INSTRUCTION: Copy out, word for word, the lines from the start of the data below through the line containing "giant banana.", and no others.

EXERCISE MATERIALS:
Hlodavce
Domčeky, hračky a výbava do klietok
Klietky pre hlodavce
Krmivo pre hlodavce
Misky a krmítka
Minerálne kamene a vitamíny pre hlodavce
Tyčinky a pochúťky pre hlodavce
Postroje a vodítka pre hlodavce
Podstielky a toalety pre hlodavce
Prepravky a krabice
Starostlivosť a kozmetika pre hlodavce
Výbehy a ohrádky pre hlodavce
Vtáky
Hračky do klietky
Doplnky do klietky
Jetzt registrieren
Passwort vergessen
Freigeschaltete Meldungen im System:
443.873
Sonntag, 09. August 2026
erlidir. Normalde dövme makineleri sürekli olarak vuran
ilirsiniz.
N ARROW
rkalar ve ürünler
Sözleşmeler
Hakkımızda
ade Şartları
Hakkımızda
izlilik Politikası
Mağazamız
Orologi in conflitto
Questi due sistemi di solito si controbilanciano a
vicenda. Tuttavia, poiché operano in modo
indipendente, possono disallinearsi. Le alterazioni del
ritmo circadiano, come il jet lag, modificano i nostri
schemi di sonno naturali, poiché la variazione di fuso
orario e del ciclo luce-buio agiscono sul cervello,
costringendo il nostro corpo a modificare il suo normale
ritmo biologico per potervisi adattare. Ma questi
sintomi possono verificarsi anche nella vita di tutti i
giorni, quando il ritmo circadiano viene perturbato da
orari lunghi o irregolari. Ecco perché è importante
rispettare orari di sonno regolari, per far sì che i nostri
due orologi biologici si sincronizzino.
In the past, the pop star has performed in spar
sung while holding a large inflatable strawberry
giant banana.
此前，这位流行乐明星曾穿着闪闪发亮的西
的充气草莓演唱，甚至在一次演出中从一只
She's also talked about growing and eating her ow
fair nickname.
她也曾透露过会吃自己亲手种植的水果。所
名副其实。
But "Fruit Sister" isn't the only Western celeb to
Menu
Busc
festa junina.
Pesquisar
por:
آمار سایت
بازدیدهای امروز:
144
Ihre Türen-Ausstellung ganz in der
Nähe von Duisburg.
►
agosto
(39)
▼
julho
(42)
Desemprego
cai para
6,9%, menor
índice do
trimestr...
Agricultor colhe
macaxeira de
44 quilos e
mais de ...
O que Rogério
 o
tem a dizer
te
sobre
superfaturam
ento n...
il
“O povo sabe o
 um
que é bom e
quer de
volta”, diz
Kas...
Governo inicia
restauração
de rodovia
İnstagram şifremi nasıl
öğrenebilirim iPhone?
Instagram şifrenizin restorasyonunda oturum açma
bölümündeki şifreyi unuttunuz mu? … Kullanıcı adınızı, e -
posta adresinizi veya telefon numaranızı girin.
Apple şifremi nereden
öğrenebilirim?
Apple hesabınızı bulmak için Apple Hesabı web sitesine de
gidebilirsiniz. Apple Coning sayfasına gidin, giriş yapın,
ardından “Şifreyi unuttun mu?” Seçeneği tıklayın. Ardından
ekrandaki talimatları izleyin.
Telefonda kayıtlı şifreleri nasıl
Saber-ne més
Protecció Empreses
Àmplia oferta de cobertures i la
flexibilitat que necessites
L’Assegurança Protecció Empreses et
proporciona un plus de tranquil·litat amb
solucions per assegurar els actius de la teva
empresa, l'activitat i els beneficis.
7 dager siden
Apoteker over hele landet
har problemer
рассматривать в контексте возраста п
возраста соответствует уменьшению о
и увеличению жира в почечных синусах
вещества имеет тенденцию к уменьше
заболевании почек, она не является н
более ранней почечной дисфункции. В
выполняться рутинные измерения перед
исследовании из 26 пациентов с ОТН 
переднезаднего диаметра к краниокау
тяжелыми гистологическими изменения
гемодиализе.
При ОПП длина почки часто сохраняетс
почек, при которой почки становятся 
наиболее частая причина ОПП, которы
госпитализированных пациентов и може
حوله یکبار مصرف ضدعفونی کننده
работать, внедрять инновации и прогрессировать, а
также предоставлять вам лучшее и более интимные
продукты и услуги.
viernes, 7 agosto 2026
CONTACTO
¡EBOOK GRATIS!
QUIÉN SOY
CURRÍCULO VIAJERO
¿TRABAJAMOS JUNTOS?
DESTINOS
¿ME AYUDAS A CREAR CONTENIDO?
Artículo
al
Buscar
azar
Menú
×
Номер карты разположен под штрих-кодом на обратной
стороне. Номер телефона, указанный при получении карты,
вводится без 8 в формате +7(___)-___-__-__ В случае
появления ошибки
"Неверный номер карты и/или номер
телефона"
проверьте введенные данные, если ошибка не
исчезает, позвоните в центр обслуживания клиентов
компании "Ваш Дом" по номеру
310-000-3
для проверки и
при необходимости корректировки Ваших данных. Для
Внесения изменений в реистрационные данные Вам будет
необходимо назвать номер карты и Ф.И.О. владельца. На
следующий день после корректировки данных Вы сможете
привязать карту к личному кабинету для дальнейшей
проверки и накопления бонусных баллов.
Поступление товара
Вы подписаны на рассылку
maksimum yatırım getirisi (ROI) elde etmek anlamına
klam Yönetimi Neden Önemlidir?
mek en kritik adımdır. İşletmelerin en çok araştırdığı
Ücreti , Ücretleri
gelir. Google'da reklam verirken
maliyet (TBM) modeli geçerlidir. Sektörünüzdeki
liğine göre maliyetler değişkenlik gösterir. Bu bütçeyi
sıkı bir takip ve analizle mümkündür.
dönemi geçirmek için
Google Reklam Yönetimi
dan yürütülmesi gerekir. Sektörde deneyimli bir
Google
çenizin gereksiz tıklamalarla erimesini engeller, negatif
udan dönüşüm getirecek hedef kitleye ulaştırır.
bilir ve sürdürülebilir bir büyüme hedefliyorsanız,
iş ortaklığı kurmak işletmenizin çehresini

ANSWER TO THE EXERCISE:
Hlodavce
Domčeky, hračky a výbava do klietok
Klietky pre hlodavce
Krmivo pre hlodavce
Misky a krmítka
Minerálne kamene a vitamíny pre hlodavce
Tyčinky a pochúťky pre hlodavce
Postroje a vodítka pre hlodavce
Podstielky a toalety pre hlodavce
Prepravky a krabice
Starostlivosť a kozmetika pre hlodavce
Výbehy a ohrádky pre hlodavce
Vtáky
Hračky do klietky
Doplnky do klietky
Jetzt registrieren
Passwort vergessen
Freigeschaltete Meldungen im System:
443.873
Sonntag, 09. August 2026
erlidir. Normalde dövme makineleri sürekli olarak vuran
ilirsiniz.
N ARROW
rkalar ve ürünler
Sözleşmeler
Hakkımızda
ade Şartları
Hakkımızda
izlilik Politikası
Mağazamız
Orologi in conflitto
Questi due sistemi di solito si controbilanciano a
vicenda. Tuttavia, poiché operano in modo
indipendente, possono disallinearsi. Le alterazioni del
ritmo circadiano, come il jet lag, modificano i nostri
schemi di sonno naturali, poiché la variazione di fuso
orario e del ciclo luce-buio agiscono sul cervello,
costringendo il nostro corpo a modificare il suo normale
ritmo biologico per potervisi adattare. Ma questi
sintomi possono verificarsi anche nella vita di tutti i
giorni, quando il ritmo circadiano viene perturbato da
orari lunghi o irregolari. Ecco perché è importante
rispettare orari di sonno regolari, per far sì che i nostri
due orologi biologici si sincronizzino.
In the past, the pop star has performed in spar
sung while holding a large inflatable strawberry
giant banana.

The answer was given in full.